Portrait d’un écrivain maudit

Tragique destin que celui de l’écrivain alémanique Friedrich Glauser (1896-1938), dont la vie elle-même semble un véritable roman.

 

Orphelin de mère à l’âge de 4 ans, élevé par son père avec lequel il entretient des rapports conflictuels, envoyé en pensionnat puis à la Légion étrangère, morphinomane, il fit plusieurs tentatives de suicide ainsi que des séjours en prison et en hôpital psychiatrique, avant de décéder d’une crise cardiaque à 42 ans, à la veille de son mariage! Le réalisateur Christoph Kühn est coutumier des portraits, notamment d’artistes et d’écrivains: on lui doit ainsi Nicolas Bouvier, 22 Hospital Street (2005) ou Sophie Taeuber-Arp (1993). Celui qu’il consacre aujourd’hui à Friedrich Glauser, d’une partialité assumée, démarre en 1932, au moment de sa dernière hospitalisation à l’hôpital psychiatrique de Münsingen, dans le canton de Berne.

Pour pallier le manque d’images d’archives, le cinéaste juxtapose photos, textes, dessins, scènes fictives et interviews: autant de strates narratives qui lui permettent de ponctuer le récit des événements par les réflexions intimes de l’écrivain et les analyses qu’en font psychiatres et autres critiques littéraires familiers de Glauser.

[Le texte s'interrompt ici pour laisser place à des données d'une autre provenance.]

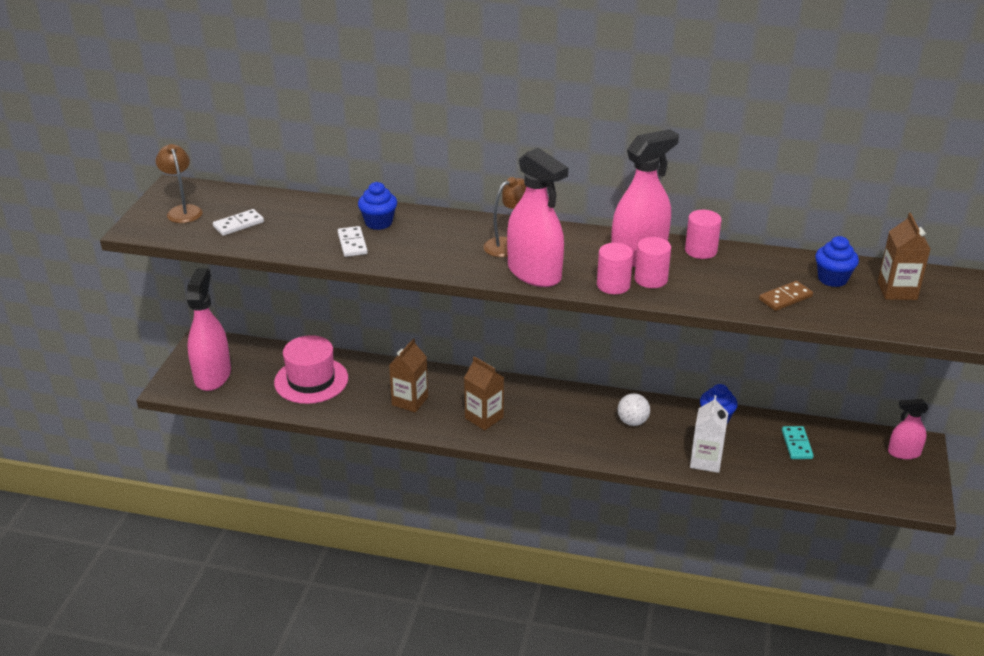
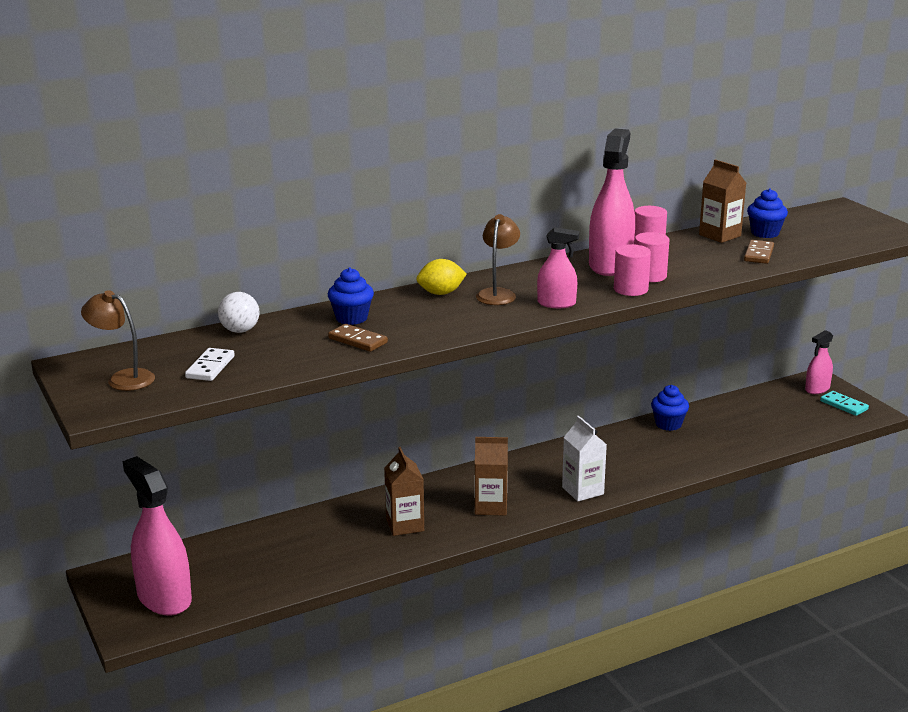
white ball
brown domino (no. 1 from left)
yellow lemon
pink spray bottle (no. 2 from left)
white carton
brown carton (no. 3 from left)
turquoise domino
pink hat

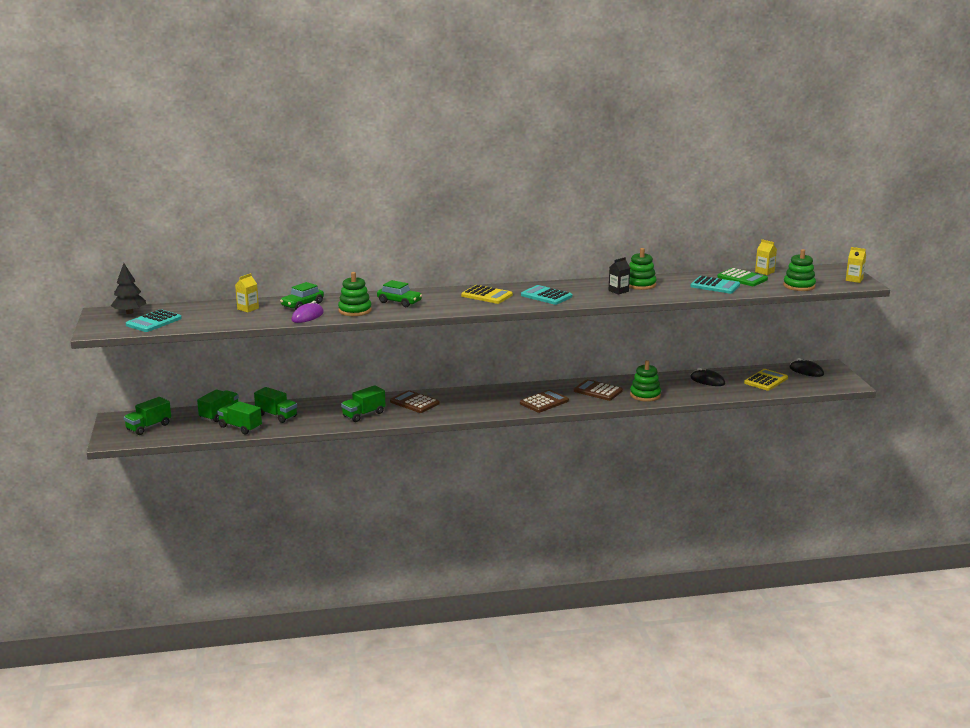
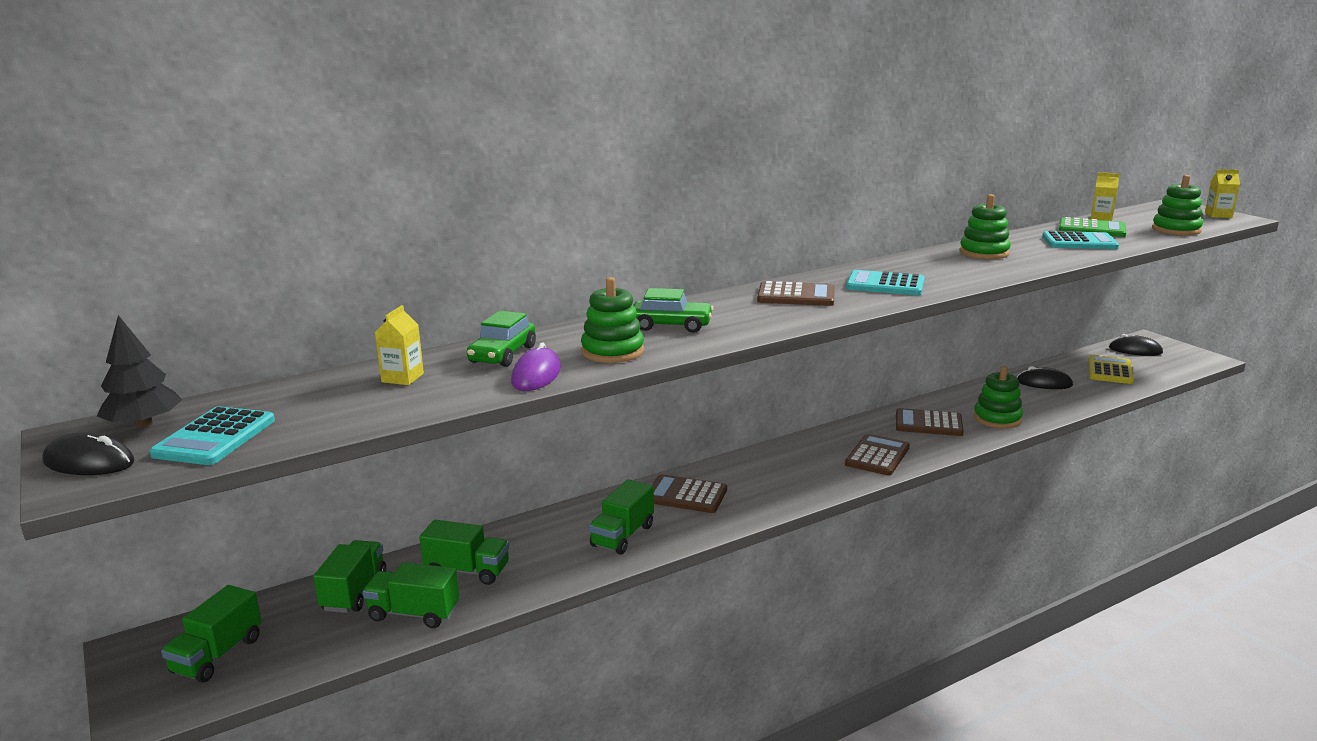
black mouse (no. 1 from left)
brown calculator (no. 2 from left)
black carton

Ces collages, qui se déclinent en noir et blanc, laissent aussi une large place aux dessins d’Hannes Binder: grand connaisseur de l’œuvre de Glauser, le dessinateur zurichois a notamment adapté en bande dessinée ses romans et nouvelles mettant en scène l’inspecteur Jakob Studer, et son trait expressif donne au texte un relief évocateur.

Dans la nuit solitaire de sa cellule, donc, Glauser se souvient et écrit, fait le bilan de sa vie et rêve d’un nouveau départ avec l’infirmière Berthe Bendel, dont il est amoureux. Enfin sorti de l’hôpital, il fuit la Suisse détestée pour s’installer avec elle d’abord en France, où ils gardent la maison d’un banquier, puis à Nervi, en Italie, où ils attendront les documents nécessaires au mariage, et notamment le certificat d’aryanité de Berthe qui tarde à venir... Glauser évoque sa série des Inspecteur Studer, qui rencontre un vif succès et sera adaptée au cinéma: dans ces romans empreints de critique sociale, qu’il destine au peuple et non à la bourgeoise dont lui-même est issu, il imagine la figure positive d’un policier à l’écoute, humain, amateur de bon vins et de cigares fins, comme le père qu’il aurait voulu avoir. L’écriture et l’attachement qui le lie à Berthe n’effaceront pourtant pas un sentiment aigu de solitude face auquel il ne voit qu’une issue, leitmotiv poignant: «Redevenir petit».

Interviewée par le cinéaste, l’ancienne compagne est lumineuse, qui parle de leur vie à deux et des failles de Glauser avec une tendresse intacte. Et de s’étonner du contrôle social imposé aux marginaux: il était dépendant, oui, mais était-ce une raison pour l’enfermer? La question reste en suspens, tandis que cette  immersion sensible dans la vie et l’œuvre de l’écrivain donne envie de (re)lire ses romans.